In an unprecedented move, the chief justice said the Family Court and the Federal Circuit Court, which also deals with parenting disputes, said they recognised that complying with court orders may be difficult if not impossible.

With state borders and schools closed, it might not be possible to pick up children for contact visits or one parent may be in isolation because of COVID-19, Chief Justice Alstergren said today.

“For instance, where orders stipulate that contact with a parent occurs at a designated contact centre, which may not currently be operating,” he said.

“Or, the “pick up” arrangements of a child may nominate a particular school, and that school is now closed. Many state borders are also closed.

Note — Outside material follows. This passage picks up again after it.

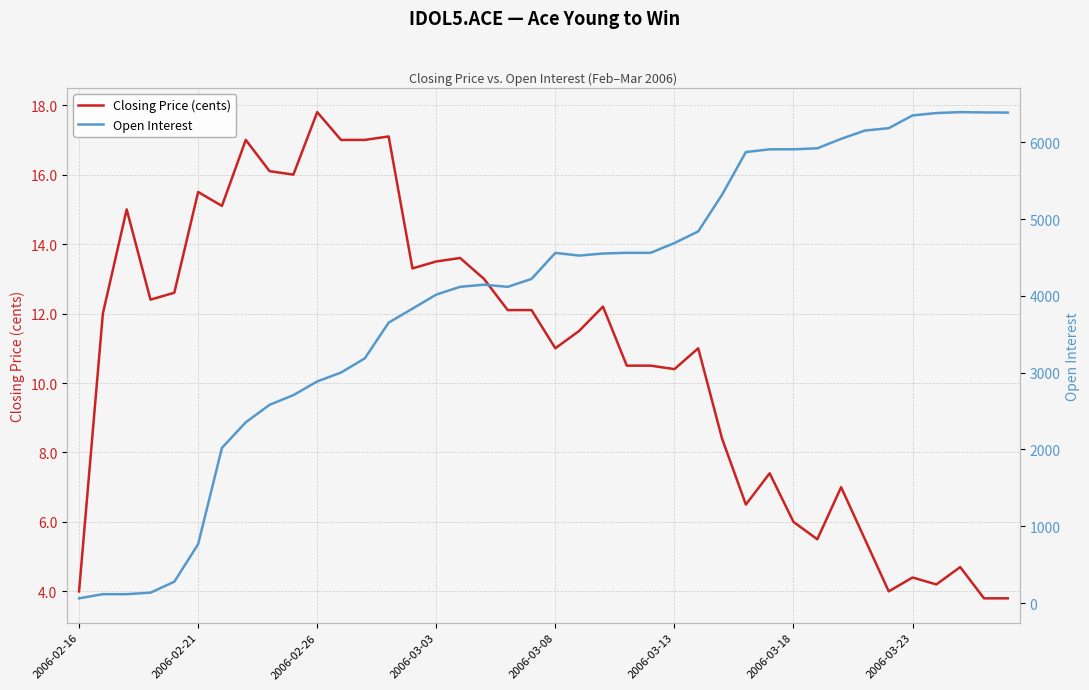

What is the highest value of the Closing Price (cents) series?

17.8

In addition, there may be genuine safety issues that have arisen whereby one parent, or someone in close contact with that parent, has been exposed to COVID-19, and this may restrict the safe movement of a child from one house to another.”

He said that while the courts remained open, parents should try to find a practical solution but only if it was safe to do so.

“These should be considered sensibly and reasonably,” Chief Justice Alstergren said.

“Each parent should always consider the safety and best interests of the child, but also appreciate the concerns of the other parent when attempting to reach new or revised arrangements. This includes understanding that family members are important to children and the risk of infection to vulnerable members of the child’s family and household should also be considered.”

He warned that violence or the threat of it should be reported to the opolice.

He said the courts and lawyers were open for electronic mediation.

“Where there is no agreement parents should keep the children safe until the dispute can be resolved,” he said.

“It is imperative that, even if the orders cannot be strictly adhered to and are varied by the parties, the parties ensure that the purpose or spirit of the orders are respected when considering altering arrangements, and that they act in the best interest of the children.”